# Do this
Reproduce every line of the data below verbatim, keeping each field name and value unchanged and in the same order.
---------- Data for the task ----------
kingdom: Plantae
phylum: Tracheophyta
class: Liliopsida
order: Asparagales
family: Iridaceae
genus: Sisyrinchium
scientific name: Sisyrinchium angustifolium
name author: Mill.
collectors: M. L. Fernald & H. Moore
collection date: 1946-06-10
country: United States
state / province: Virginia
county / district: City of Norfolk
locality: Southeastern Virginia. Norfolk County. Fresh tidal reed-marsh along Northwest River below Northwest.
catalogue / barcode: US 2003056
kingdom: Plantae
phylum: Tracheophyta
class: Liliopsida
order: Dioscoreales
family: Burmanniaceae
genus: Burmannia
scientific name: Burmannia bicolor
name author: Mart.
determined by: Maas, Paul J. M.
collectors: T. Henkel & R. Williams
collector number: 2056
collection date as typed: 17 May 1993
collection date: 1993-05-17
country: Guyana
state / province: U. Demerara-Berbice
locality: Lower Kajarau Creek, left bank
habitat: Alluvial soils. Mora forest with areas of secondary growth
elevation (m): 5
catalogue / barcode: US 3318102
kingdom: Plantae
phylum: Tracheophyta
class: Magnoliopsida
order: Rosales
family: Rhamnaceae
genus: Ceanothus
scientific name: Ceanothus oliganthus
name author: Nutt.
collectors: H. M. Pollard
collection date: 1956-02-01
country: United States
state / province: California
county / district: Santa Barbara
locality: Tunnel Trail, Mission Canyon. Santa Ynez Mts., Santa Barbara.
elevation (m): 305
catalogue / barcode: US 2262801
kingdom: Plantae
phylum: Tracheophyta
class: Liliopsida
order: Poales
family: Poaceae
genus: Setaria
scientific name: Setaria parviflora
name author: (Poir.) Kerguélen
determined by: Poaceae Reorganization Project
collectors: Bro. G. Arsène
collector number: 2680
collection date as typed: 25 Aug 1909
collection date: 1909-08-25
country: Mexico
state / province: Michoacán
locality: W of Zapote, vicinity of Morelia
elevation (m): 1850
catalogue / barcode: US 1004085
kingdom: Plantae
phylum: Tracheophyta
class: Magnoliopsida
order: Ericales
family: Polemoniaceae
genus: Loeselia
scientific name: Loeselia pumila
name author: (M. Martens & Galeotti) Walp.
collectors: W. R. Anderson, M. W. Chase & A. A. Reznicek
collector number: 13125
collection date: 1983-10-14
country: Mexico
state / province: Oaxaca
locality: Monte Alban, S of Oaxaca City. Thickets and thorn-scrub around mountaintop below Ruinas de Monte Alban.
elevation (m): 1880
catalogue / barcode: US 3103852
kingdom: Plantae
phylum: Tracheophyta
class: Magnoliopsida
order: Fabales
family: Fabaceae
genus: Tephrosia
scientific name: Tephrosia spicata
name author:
----------
# Output for this task
kingdom: Plantae
phylum: Tracheophyta
class: Liliopsida
order: Asparagales
family: Iridaceae
genus: Sisyrinchium
scientific name: Sisyrinchium angustifolium
name author: Mill.
collectors: M. L. Fernald & H. Moore
collection date: 1946-06-10
country: United States
state / province: Virginia
county / district: City of Norfolk
locality: Southeastern Virginia. Norfolk County. Fresh tidal reed-marsh along Northwest River below Northwest.
catalogue / barcode: US 2003056
kingdom: Plantae
phylum: Tracheophyta
class: Liliopsida
order: Dioscoreales
family: Burmanniaceae
genus: Burmannia
scientific name: Burmannia bicolor
name author: Mart.
determined by: Maas, Paul J. M.
collectors: T. Henkel & R. Williams
collector number: 2056
collection date as typed: 17 May 1993
collection date: 1993-05-17
country: Guyana
state / province: U. Demerara-Berbice
locality: Lower Kajarau Creek, left bank
habitat: Alluvial soils. Mora forest with areas of secondary growth
elevation (m): 5
catalogue / barcode: US 3318102
kingdom: Plantae
phylum: Tracheophyta
class: Magnoliopsida
order: Rosales
family: Rhamnaceae
genus: Ceanothus
scientific name: Ceanothus oliganthus
name author: Nutt.
collectors: H. M. Pollard
collection date: 1956-02-01
country: United States
state / province: California
county / district: Santa Barbara
locality: Tunnel Trail, Mission Canyon. Santa Ynez Mts., Santa Barbara.
elevation (m): 305
catalogue / barcode: US 2262801
kingdom: Plantae
phylum: Tracheophyta
class: Liliopsida
order: Poales
family: Poaceae
genus: Setaria
scientific name: Setaria parviflora
name author: (Poir.) Kerguélen
determined by: Poaceae Reorganization Project
collectors: Bro. G. Arsène
collector number: 2680
collection date as typed: 25 Aug 1909
collection date: 1909-08-25
country: Mexico
state / province: Michoacán
locality: W of Zapote, vicinity of Morelia
elevation (m): 1850
catalogue / barcode: US 1004085
kingdom: Plantae
phylum: Tracheophyta
class: Magnoliopsida
order: Ericales
family: Polemoniaceae
genus: Loeselia
scientific name: Loeselia pumila
name author: (M. Martens & Galeotti) Walp.
collectors: W. R. Anderson, M. W. Chase & A. A. Reznicek
collector number: 13125
collection date: 1983-10-14
country: Mexico
state / province: Oaxaca
locality: Monte Alban, S of Oaxaca City. Thickets and thorn-scrub around mountaintop below Ruinas de Monte Alban.
elevation (m): 1880
catalogue / barcode: US 3103852
kingdom: Plantae
phylum: Tracheophyta
class: Magnoliopsida
order: Fabales
family: Fabaceae
genus: Tephrosia
scientific name: Tephrosia spicata
name author:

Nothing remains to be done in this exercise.